» EXERCISE INPUT:
------------------------------------------------
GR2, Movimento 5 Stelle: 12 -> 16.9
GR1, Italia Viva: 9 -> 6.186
------------------------------------------------
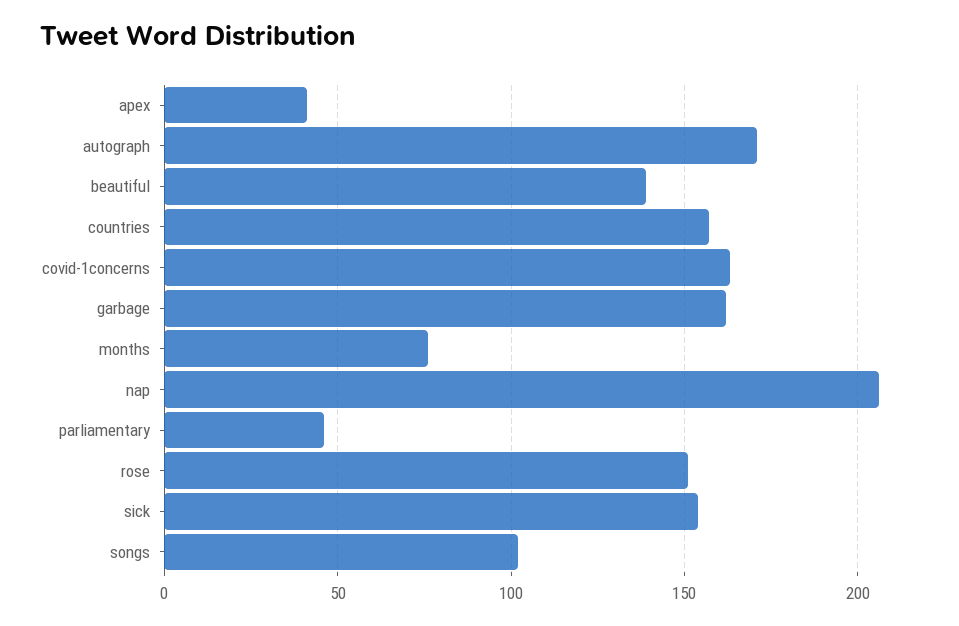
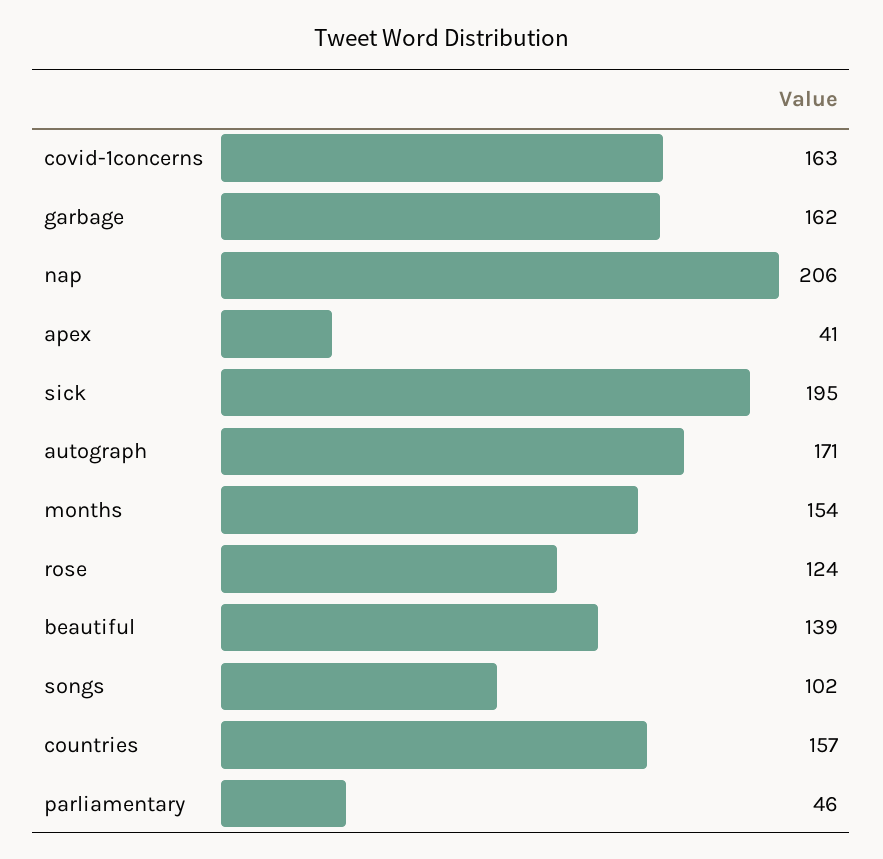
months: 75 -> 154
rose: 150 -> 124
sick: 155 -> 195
------------------------------------------------
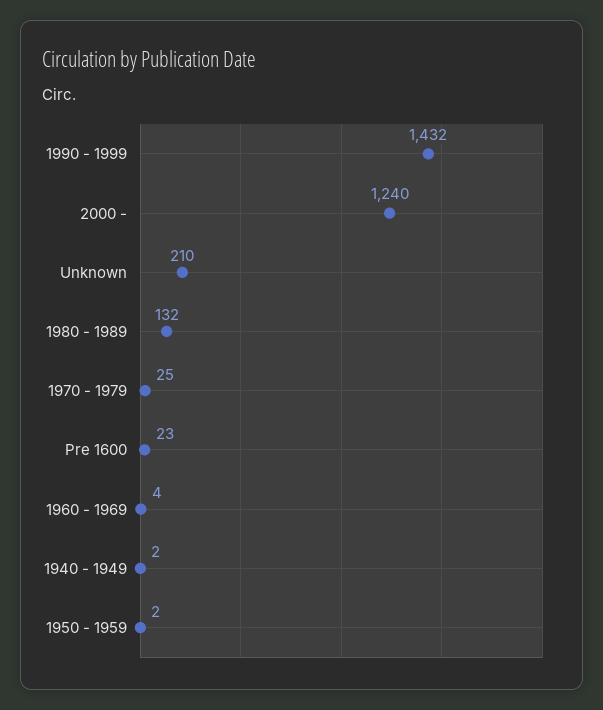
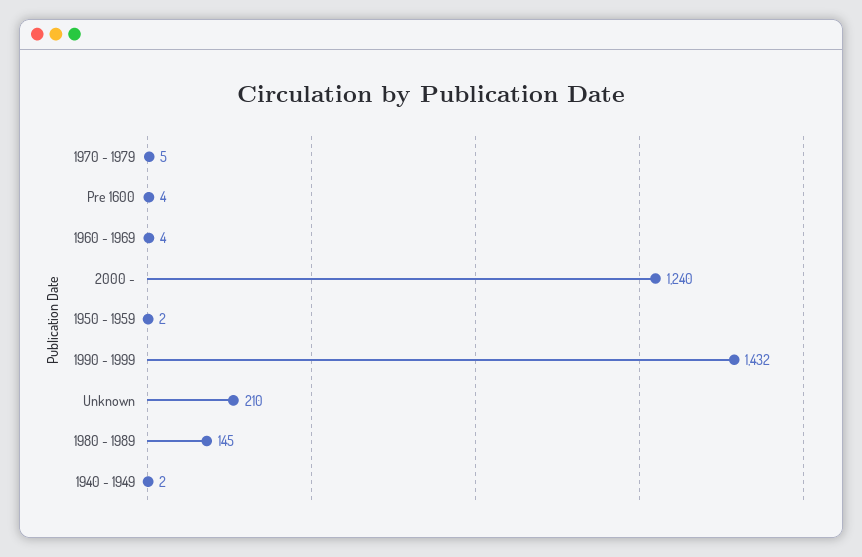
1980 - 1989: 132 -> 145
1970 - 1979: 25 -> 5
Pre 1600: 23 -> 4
------------------------------------------------
» THE PROBLEM: Reproduce word for word the material above, starting with the line that has "GR2, Movimento 5 Stelle: 12 -> 16.9" and stopping after the line that has "GR1, Italia Viva: 9 -> 6.186".

» OUTPUT FOR THIS TASK:
GR2, Movimento 5 Stelle: 12 -> 16.9
GR1, Italia Viva: 9 -> 6.186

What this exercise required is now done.